▸ **WRITTEN EXERCISE**
Please convert every line of the data below into a numbered list, skipping blank lines and leaving the pictures out of your answer.

▸ **LISTING**
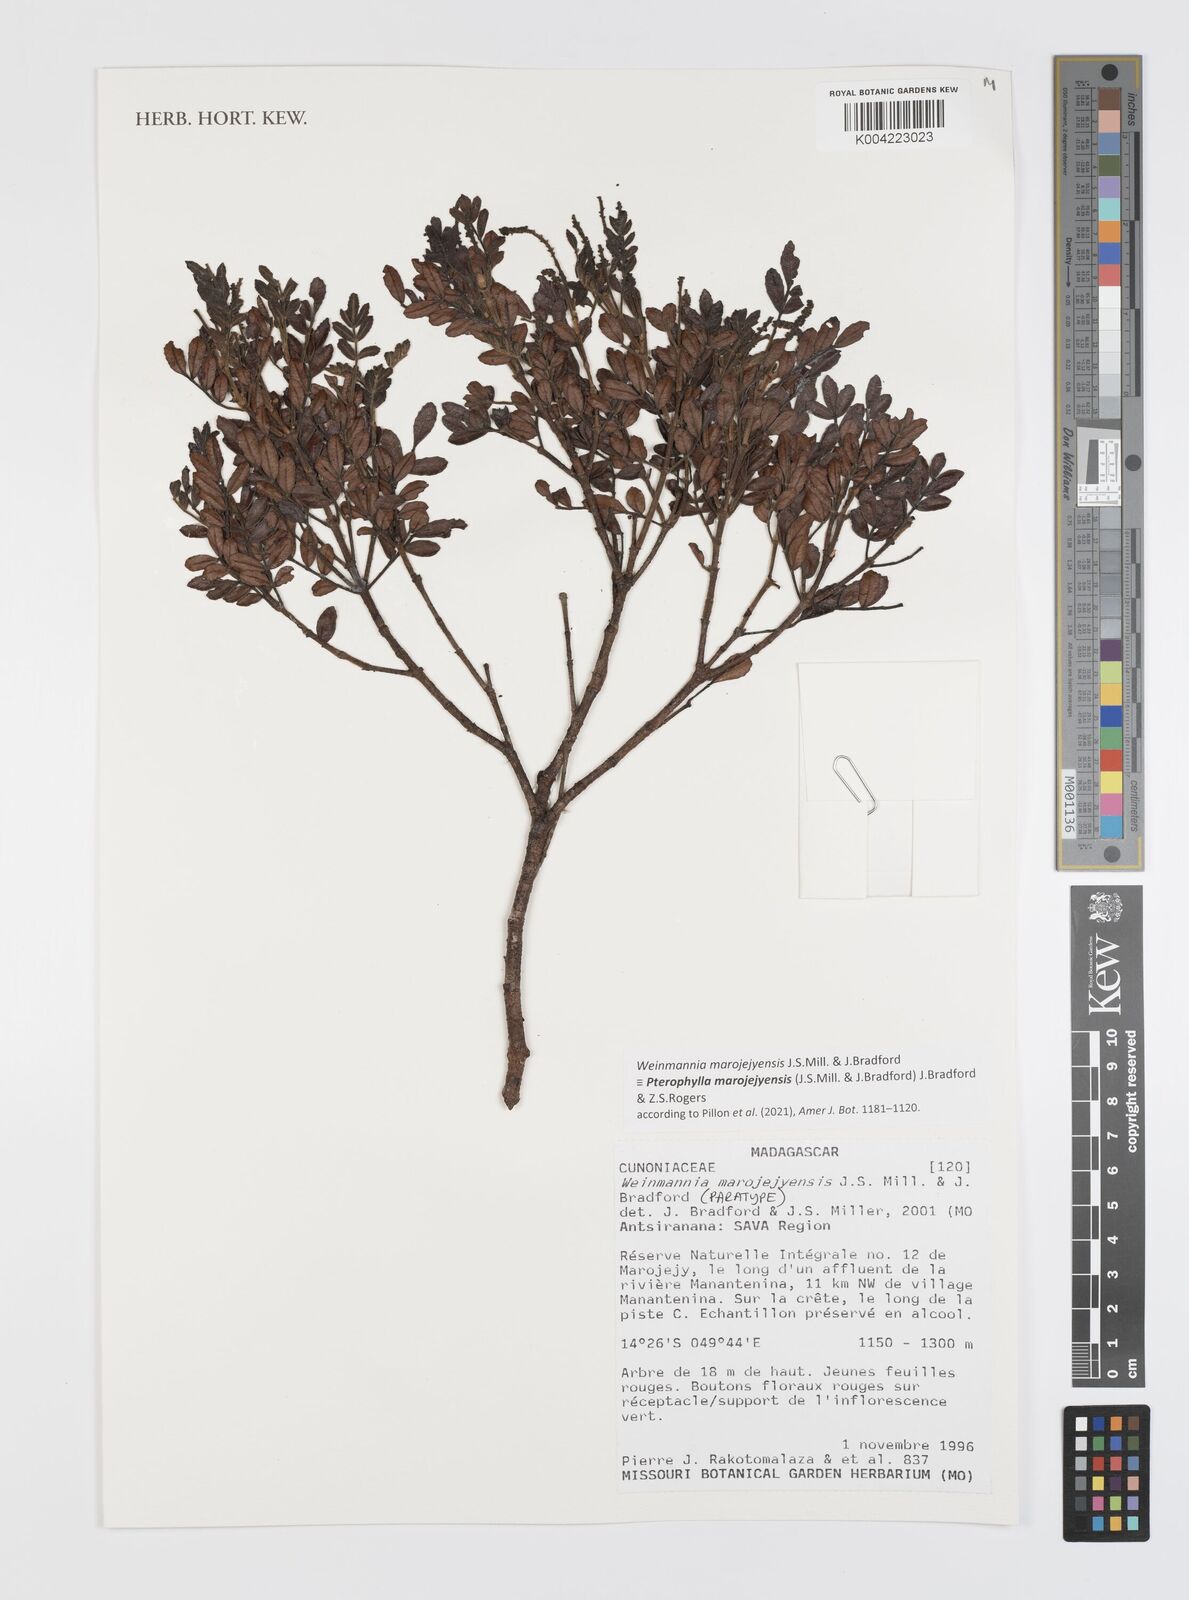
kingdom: Plantae
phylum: Tracheophyta
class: Magnoliopsida
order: Oxalidales
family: Cunoniaceae
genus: Pterophylla
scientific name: Pterophylla marojejyensis
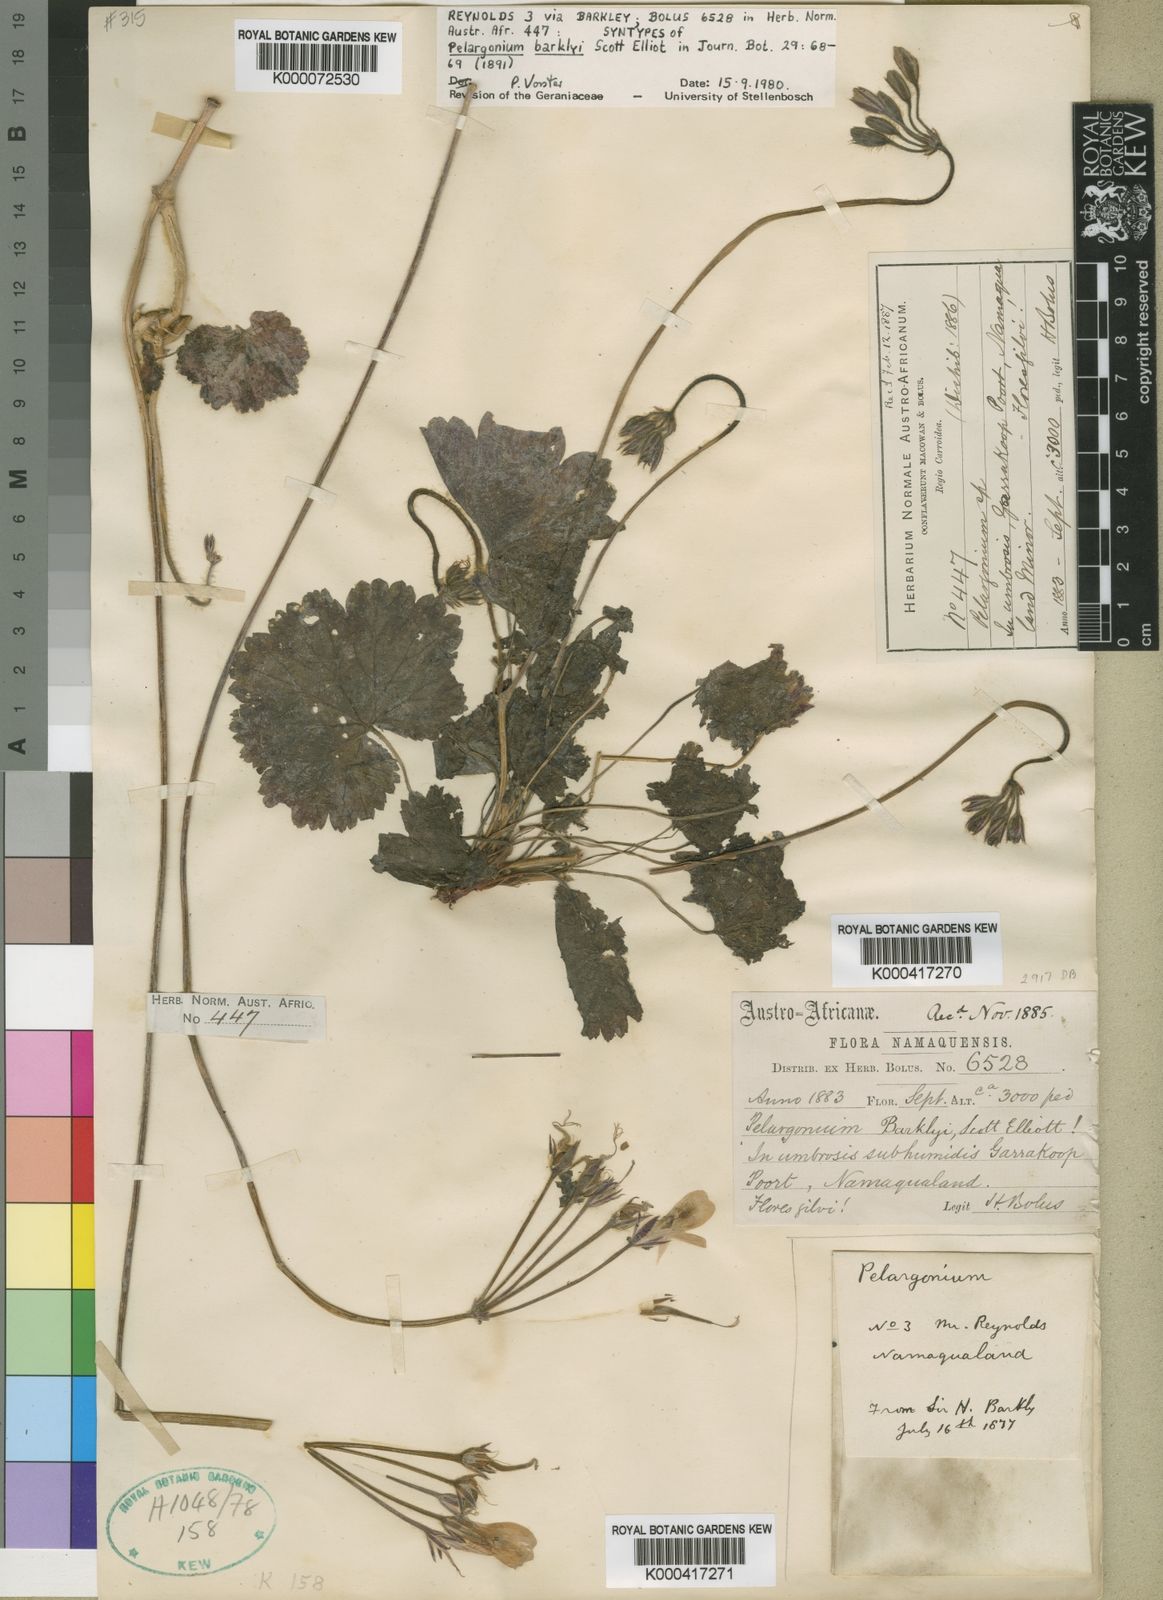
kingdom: Plantae
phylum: Tracheophyta
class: Magnoliopsida
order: Geraniales
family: Geraniaceae
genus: Pelargonium
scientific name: Pelargonium barklyi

▸ **WRITTEN ANSWER**
1. kingdom: Plantae
2. phylum: Tracheophyta
3. class: Magnoliopsida
4. order: Oxalidales
5. family: Cunoniaceae
6. genus: Pterophylla
7. scientific name: Pterophylla marojejyensis
8. kingdom: Plantae
9. phylum: Tracheophyta
10. class: Magnoliopsida
11. order: Geraniales
12. family: Geraniaceae
13. genus: Pelargonium
14. scientific name: Pelargonium barklyi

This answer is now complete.